Selected extract —
═══
If an immediate approach is deemed appropriate, then success will be predicated on the experienced clinician's ability to atraumatically extract a tooth without compromising or altering the anatomy of the site. According to Scherer, this involves the following:
Fully debriding the site of root remnants and inflammatory granulation tissue down to sound bone. Once fully debrided, the clinician can evaluate for the presence of intact buccal and lingual plate, thin bone walls, fenestration, and/or dehiscence.
Selecting implants with the proper design and thread pitch for stabilization in minimal volume bone, the proper diameter to support the planned prosthesis, and the proper length so that, once apically stabilized, the head of the implant is approximately 3 mm apical to the base of the planned prosthesis and not too deep within the site.
Precisely and delicately developing the provisional restoration with a proper emergence profile to support the tissue.
If the provisional is cement-retained, in order to minimize the introduction of subgingival cement, extrude the cement on an analog of the abutment extraorally prior to seating the restoration.
Maximizing the Advantages of Treatment-Enhancing Technologies
Whether clinicians choose to follow a delayed or immediate approach, all of the digital technologies available today can help them enhance the predictability with which they provide life-changing implant treatments to their patients (See Table 3). According to Moldovan, innovations such as virtual surgery prior to seeing the patient, digital impression scanning, and 3D printing allow dentists to treat their patients better, more effectively, and more precisely.
"Digital technologies have become such wonderful assets to my practice in numerous ways," Kois shares, adding that his team uses "several technologies every day to improve patient outcomes, minimize sequelae, and frankly, make the provision of treatment more fun. The ability to communicate complex treatment needs in 3D using the patient's own anatomy is absolutely invaluable because it creates a better connection to the procedure and its perceived value. It just feels more like precision medicine."
And thanks to these digital dental technologies, in many ways, it really is. CBCT scanning and 3D printed surgical guides can greatly optimize the proper implant position and potentially enhance the primary stability of dental implants, Scherer explains.
"I've routinely used guided surgical techniques, even for simple single tooth cases," Scherer admits. "Using 3D printing technology has greatly enhanced both my dental implant surgical and prosthetic treatments."
Although CBCT enables analysis of an implant site and guided implant placement with prior fabrication of provisional restorations, two downsides are the additional patient exposure to ionizing radiation and the expenses associated with the CBCT imaging and implant placement guide, Scherer notes.
It's important to remember that surgical procedures are best performed with careful attention to the human tissues, advises Scherer. Some clinicians consider immediate implant placement risky and will use a two-stage approach; others consider it highly predictable, he adds.
"I maintain that there is a case-by-case basis for selecting each approach, and both work extremely well. It all depends upon case selection," Scherer reiterates.
That said, Chu offers a pretext to each of these modalities by emphasizing that dentists must be knowledgeable and feel comfortable with whichever approach they undertake. He notes that "doctors are their own ‘gatekeepers,' and they must feel comfortable performing certain procedures. If a procedure puts them outside of their comfort zone, then I would recommend either pursuing advanced training until they feel comfortable, making a proper referral, or not doing it at all."
═══
Saved entries

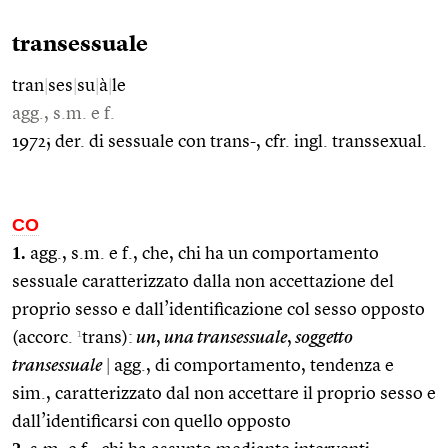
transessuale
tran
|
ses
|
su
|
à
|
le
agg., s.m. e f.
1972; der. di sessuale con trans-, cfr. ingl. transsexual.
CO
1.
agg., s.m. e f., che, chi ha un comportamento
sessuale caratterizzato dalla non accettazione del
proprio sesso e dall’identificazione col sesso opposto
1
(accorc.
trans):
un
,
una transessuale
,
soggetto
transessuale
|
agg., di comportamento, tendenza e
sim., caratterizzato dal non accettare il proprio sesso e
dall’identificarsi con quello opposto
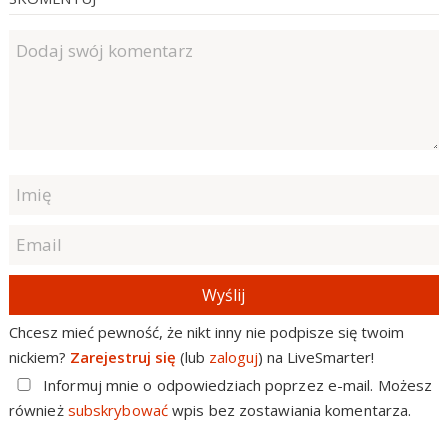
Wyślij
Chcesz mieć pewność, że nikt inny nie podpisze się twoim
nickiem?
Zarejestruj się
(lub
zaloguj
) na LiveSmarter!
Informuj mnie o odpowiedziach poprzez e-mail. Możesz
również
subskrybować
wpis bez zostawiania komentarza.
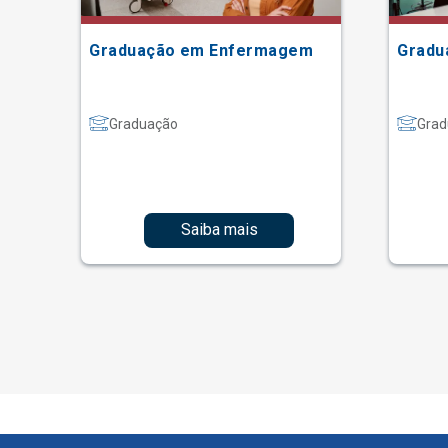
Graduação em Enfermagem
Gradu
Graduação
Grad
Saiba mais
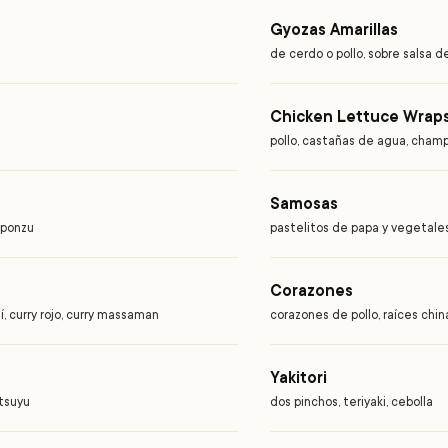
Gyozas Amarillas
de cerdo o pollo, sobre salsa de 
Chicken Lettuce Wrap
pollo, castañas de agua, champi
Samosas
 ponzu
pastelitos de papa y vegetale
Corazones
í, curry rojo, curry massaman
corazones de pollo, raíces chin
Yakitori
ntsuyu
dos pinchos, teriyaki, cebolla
═══
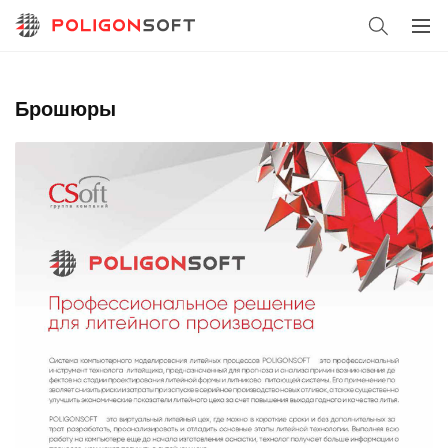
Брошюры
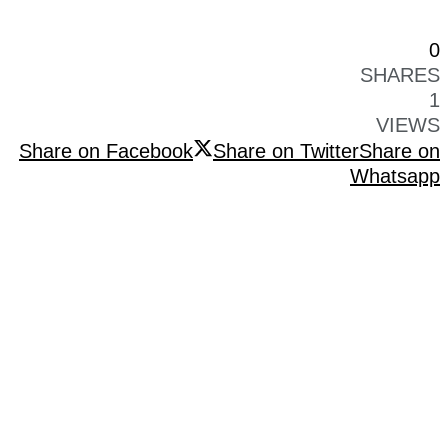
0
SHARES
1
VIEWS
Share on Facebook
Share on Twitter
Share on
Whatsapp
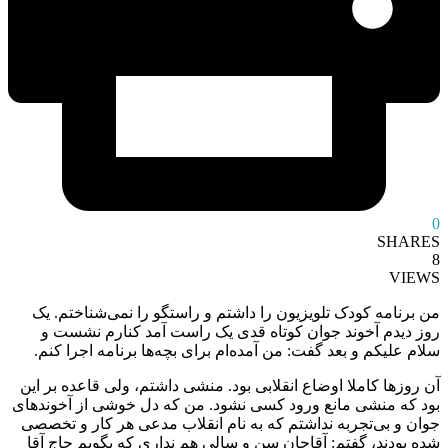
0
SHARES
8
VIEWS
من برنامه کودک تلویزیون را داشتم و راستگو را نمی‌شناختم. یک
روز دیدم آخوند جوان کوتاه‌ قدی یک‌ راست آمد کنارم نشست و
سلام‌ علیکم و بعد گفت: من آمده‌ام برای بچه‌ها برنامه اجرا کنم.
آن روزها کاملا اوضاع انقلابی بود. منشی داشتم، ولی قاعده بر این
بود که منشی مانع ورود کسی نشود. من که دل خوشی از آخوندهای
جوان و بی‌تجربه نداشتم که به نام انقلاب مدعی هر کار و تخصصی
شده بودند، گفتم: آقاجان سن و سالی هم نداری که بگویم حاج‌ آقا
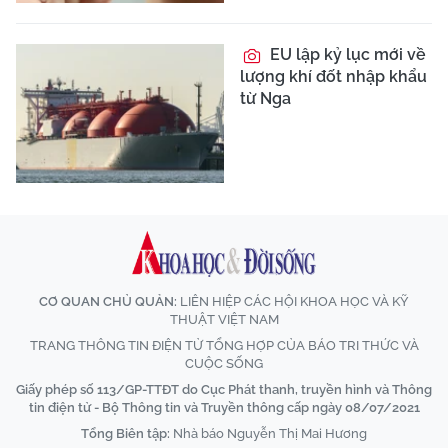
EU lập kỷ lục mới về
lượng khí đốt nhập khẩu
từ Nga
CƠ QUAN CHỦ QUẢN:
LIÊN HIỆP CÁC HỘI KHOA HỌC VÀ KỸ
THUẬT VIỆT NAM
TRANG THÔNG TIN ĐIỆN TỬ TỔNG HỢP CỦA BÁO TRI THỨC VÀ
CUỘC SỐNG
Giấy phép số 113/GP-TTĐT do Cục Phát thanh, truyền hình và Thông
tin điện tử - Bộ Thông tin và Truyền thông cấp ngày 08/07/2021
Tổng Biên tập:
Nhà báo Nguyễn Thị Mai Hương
═══
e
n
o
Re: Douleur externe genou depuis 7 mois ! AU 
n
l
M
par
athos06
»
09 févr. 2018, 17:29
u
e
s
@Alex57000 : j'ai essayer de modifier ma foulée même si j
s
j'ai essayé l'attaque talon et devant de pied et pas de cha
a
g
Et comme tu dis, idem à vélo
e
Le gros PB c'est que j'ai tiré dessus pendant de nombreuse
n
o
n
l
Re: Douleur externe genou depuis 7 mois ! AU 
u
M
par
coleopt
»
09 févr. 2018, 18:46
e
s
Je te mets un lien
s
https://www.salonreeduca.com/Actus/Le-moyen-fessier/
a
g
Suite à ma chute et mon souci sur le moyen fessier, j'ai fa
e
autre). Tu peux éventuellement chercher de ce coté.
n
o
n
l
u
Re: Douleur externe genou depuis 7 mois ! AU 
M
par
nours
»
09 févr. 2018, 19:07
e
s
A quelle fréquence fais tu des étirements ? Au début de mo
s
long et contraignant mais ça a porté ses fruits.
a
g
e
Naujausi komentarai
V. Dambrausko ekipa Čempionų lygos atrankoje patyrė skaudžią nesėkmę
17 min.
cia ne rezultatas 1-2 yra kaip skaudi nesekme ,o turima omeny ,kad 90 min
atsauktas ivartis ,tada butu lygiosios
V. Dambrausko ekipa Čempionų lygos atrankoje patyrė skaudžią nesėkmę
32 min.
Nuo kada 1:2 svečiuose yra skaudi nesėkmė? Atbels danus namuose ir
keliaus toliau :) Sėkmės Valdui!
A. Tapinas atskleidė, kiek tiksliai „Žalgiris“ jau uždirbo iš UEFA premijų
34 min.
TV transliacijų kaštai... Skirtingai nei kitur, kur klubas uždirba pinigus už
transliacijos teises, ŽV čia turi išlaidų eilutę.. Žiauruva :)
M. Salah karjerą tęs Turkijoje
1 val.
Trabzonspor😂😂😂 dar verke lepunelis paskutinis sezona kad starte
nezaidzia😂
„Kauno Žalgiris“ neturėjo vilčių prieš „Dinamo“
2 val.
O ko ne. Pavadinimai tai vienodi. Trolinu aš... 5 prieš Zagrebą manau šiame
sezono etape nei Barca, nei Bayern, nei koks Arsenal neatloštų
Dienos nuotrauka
═══
Task directions —
Decide whether each statement below agrees with the text on dental implant approaches. Answer yes or no for each, and quote the words from the text that decide it.
(a) Scherer says the head of the implant should sit about 3 mm apical to the base of the planned prosthesis.
(b) Scherer uses guided surgical techniques only for complex cases.
(c) The text lists lower cost as an advantage of CBCT.

The answer —
(a) Yes: "the head of the implant is approximately 3 mm apical to the base of the planned prosthesis"
(b) No: "I've routinely used guided surgical techniques, even for simple single tooth cases"
(c) No: "two downsides are the additional patient exposure to ionizing radiation and the expenses associated with the CBCT imaging and implant placement guide"